◆ **TRY IT**: Report each line below that carries the word "important".
─── DATA TO EXAMINE ───
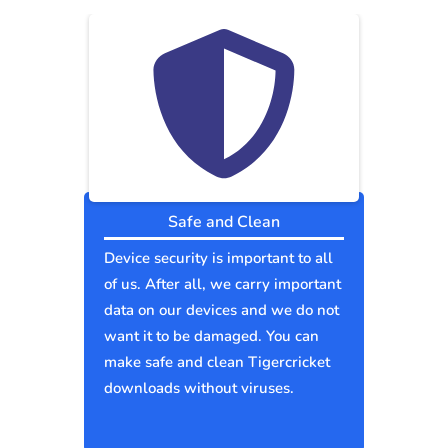
Safe and Clean
Device security is important to all
of us. After all, we carry important
data on our devices and we do not
want it to be damaged. You can
make safe and clean Tigercricket
downloads without viruses.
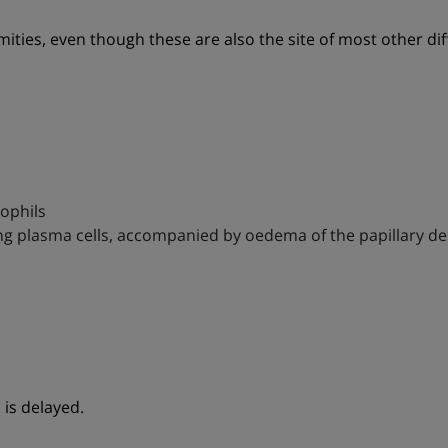
mities, even though these are also the site of most other dif
ophils
uding plasma cells, accompanied by oedema of the papillary d
is delayed.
───
◆ **SOLUTION TO THE EXERCISE**:
Device security is important to all
of us. After all, we carry important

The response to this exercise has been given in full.